*Directions:* Only the records, exactly as written, belong in the answer; pictures do not.
BEGIN Provided material
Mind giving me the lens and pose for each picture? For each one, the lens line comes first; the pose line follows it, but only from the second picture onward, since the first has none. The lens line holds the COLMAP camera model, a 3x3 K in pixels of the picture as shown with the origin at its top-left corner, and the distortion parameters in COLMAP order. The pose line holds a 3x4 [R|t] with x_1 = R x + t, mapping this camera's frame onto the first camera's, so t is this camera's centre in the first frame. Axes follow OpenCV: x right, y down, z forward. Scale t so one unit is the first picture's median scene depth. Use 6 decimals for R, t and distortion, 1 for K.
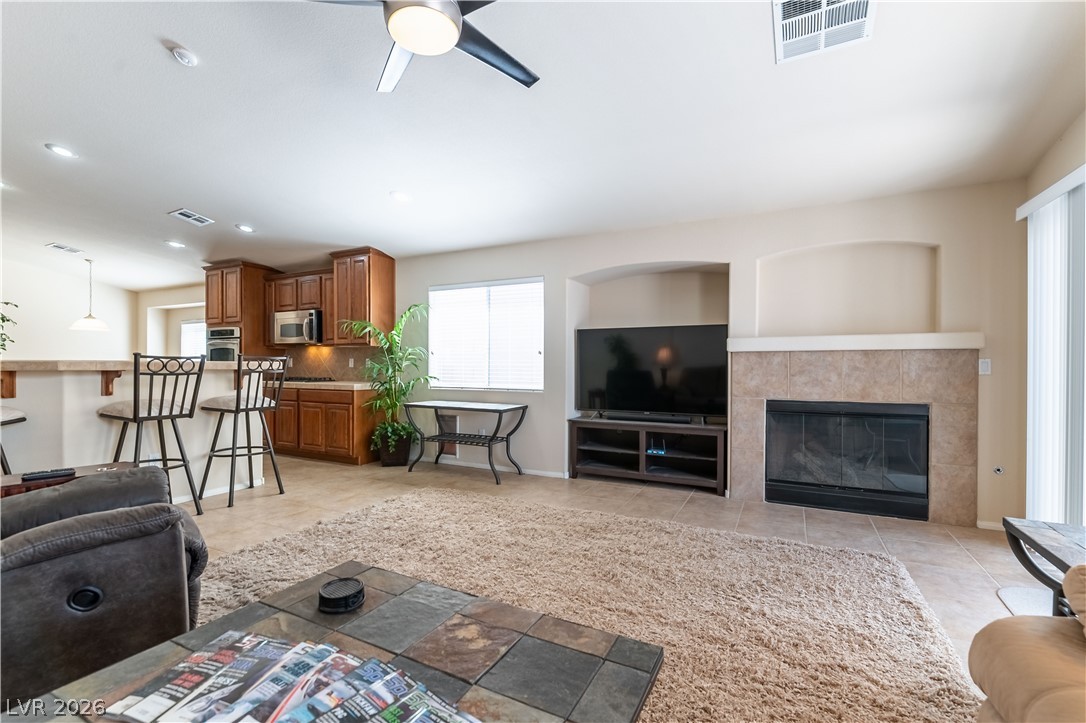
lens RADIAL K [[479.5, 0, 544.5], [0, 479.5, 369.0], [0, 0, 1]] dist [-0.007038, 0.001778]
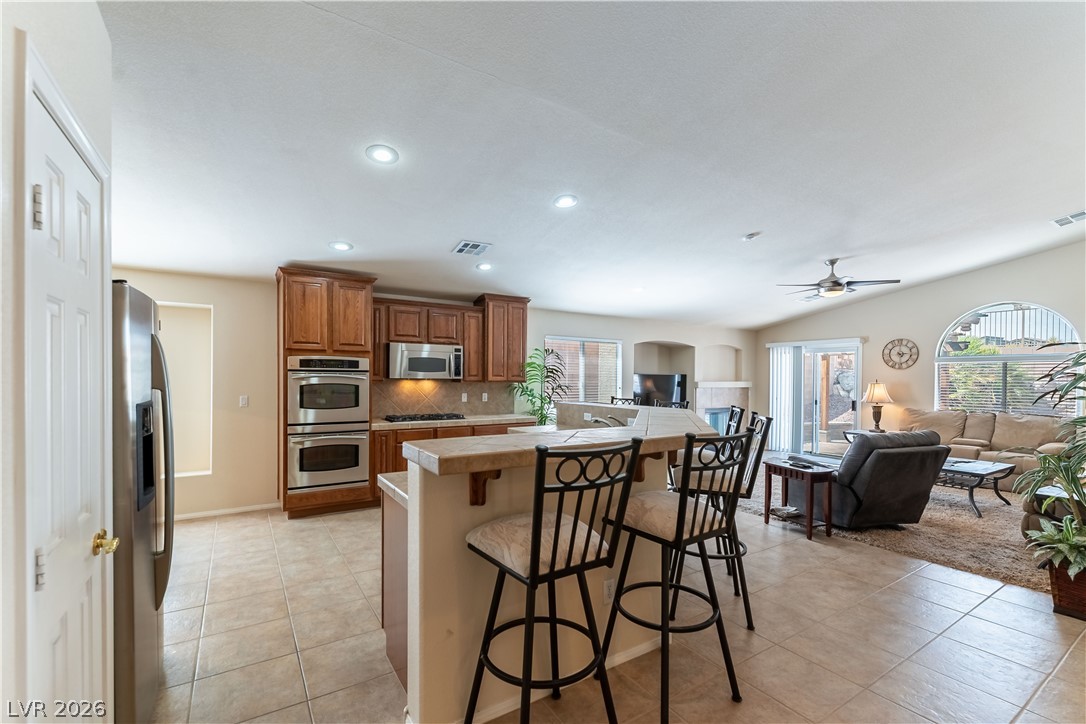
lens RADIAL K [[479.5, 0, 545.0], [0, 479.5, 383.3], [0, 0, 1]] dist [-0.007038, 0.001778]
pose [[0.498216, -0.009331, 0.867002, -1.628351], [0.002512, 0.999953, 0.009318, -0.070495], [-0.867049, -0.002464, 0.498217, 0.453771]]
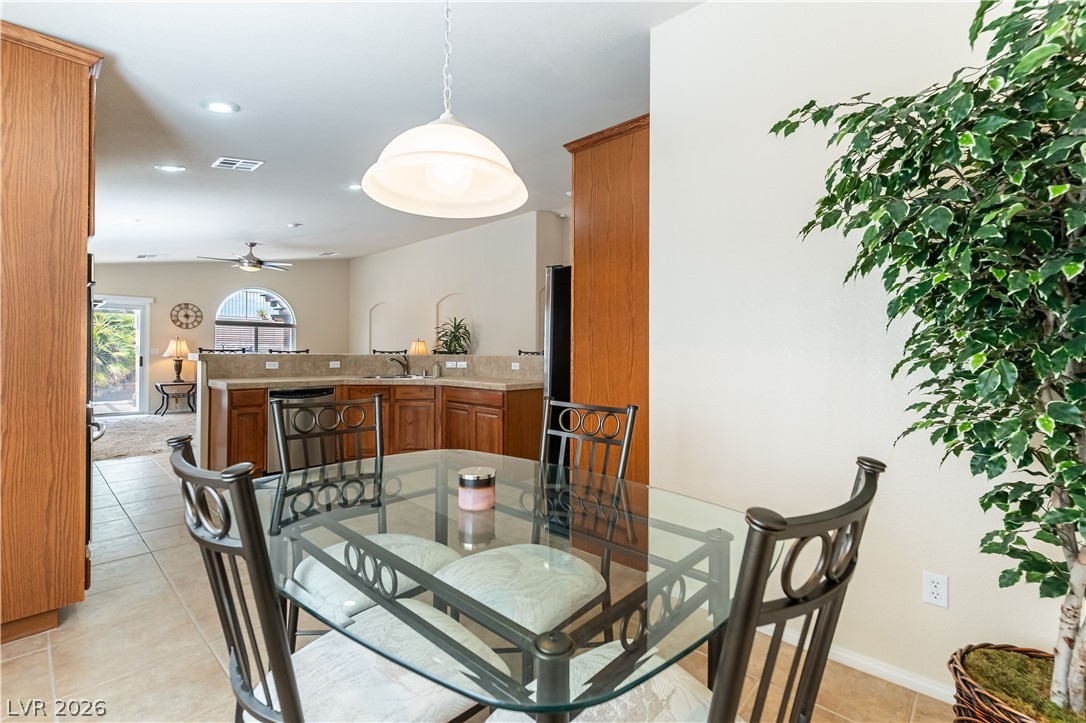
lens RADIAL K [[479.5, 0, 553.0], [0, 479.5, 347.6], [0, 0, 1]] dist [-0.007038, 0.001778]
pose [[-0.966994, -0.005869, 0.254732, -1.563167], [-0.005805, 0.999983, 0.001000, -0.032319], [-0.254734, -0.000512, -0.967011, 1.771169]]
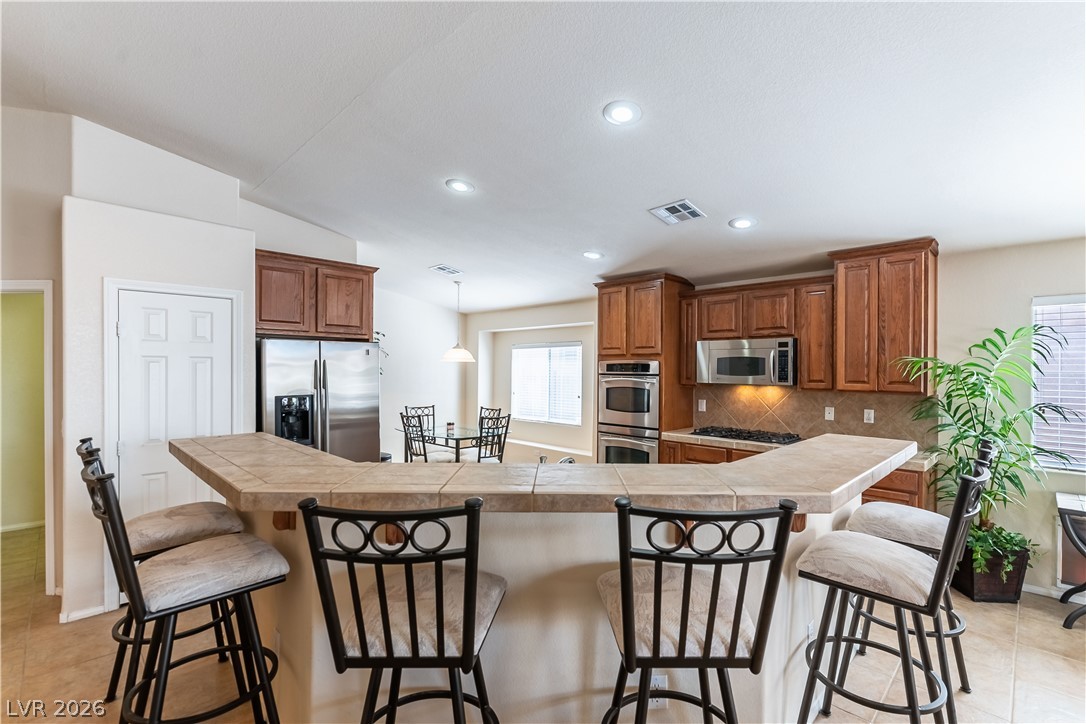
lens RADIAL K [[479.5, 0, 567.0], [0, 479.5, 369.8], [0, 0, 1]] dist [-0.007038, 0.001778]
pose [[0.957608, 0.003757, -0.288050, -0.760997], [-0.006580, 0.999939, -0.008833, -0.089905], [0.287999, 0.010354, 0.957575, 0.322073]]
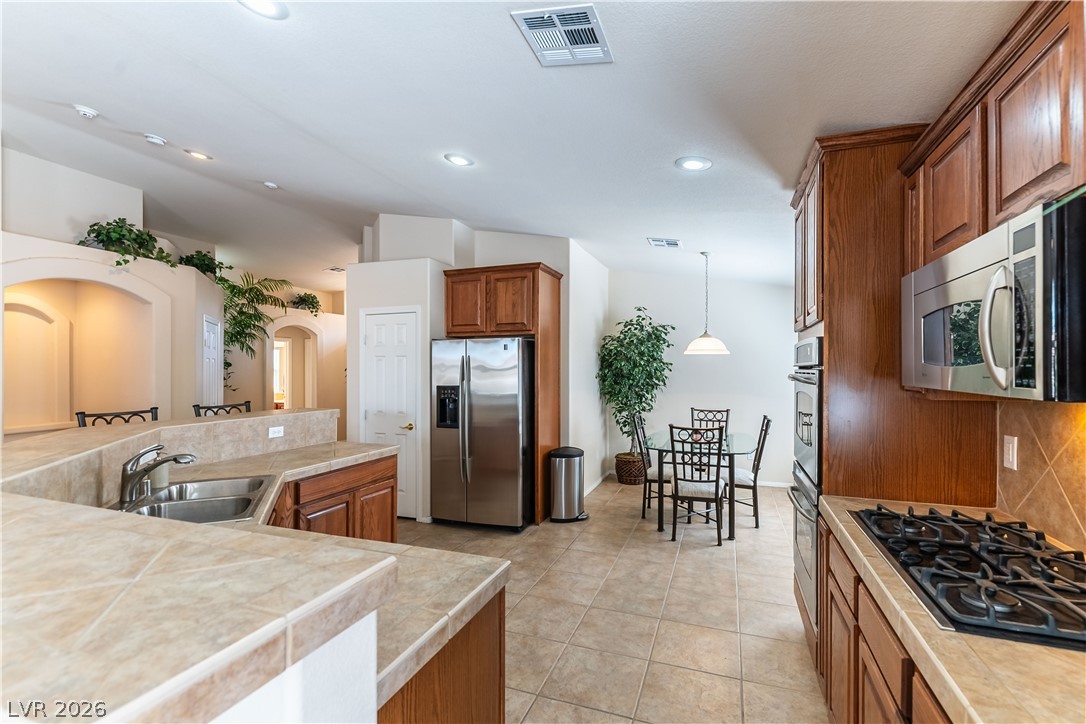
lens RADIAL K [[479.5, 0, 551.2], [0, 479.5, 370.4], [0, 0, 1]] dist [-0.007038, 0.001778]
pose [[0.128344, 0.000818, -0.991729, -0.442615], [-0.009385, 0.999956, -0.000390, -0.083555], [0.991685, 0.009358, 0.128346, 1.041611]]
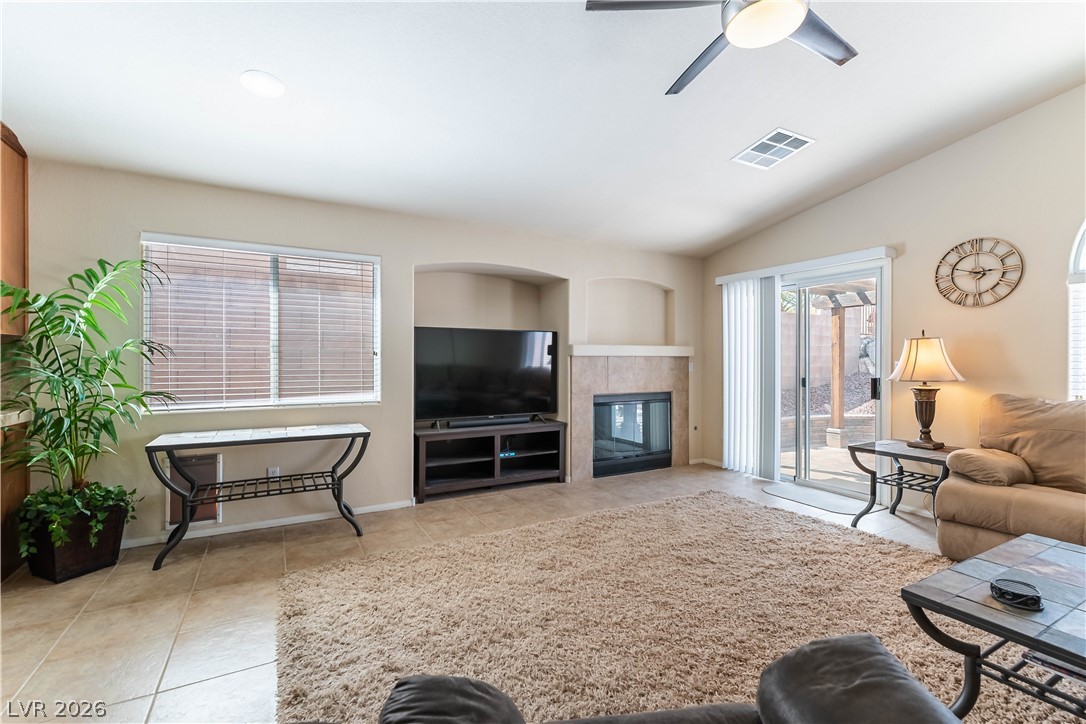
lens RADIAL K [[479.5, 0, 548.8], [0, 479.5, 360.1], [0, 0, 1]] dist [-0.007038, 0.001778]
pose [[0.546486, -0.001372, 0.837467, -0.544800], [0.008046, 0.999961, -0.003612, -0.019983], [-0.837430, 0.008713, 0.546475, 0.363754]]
END Provided material
*Exercise answer:*
Mind giving me the lens and pose for each picture? For each one, the lens line comes first; the pose line follows it, but only from the second picture onward, since the first has none. The lens line holds the COLMAP camera model, a 3x3 K in pixels of the picture as shown with the origin at its top-left corner, and the distortion parameters in COLMAP order. The pose line holds a 3x4 [R|t] with x_1 = R x + t, mapping this camera's frame onto the first camera's, so t is this camera's centre in the first frame. Axes follow OpenCV: x right, y down, z forward. Scale t so one unit is the first picture's median scene depth. Use 6 decimals for R, t and distortion, 1 for K.
lens RADIAL K [[479.5, 0, 544.5], [0, 479.5, 369.0], [0, 0, 1]] dist [-0.007038, 0.001778]
lens RADIAL K [[479.5, 0, 545.0], [0, 479.5, 383.3], [0, 0, 1]] dist [-0.007038, 0.001778]
pose [[0.498216, -0.009331, 0.867002, -1.628351], [0.002512, 0.999953, 0.009318, -0.070495], [-0.867049, -0.002464, 0.498217, 0.453771]]
lens RADIAL K [[479.5, 0, 553.0], [0, 479.5, 347.6], [0, 0, 1]] dist [-0.007038, 0.001778]
pose [[-0.966994, -0.005869, 0.254732, -1.563167], [-0.005805, 0.999983, 0.001000, -0.032319], [-0.254734, -0.000512, -0.967011, 1.771169]]
lens RADIAL K [[479.5, 0, 567.0], [0, 479.5, 369.8], [0, 0, 1]] dist [-0.007038, 0.001778]
pose [[0.957608, 0.003757, -0.288050, -0.760997], [-0.006580, 0.999939, -0.008833, -0.089905], [0.287999, 0.010354, 0.957575, 0.322073]]
lens RADIAL K [[479.5, 0, 551.2], [0, 479.5, 370.4], [0, 0, 1]] dist [-0.007038, 0.001778]
pose [[0.128344, 0.000818, -0.991729, -0.442615], [-0.009385, 0.999956, -0.000390, -0.083555], [0.991685, 0.009358, 0.128346, 1.041611]]
lens RADIAL K [[479.5, 0, 548.8], [0, 479.5, 360.1], [0, 0, 1]] dist [-0.007038, 0.001778]
pose [[0.546486, -0.001372, 0.837467, -0.544800], [0.008046, 0.999961, -0.003612, -0.019983], [-0.837430, 0.008713, 0.546475, 0.363754]]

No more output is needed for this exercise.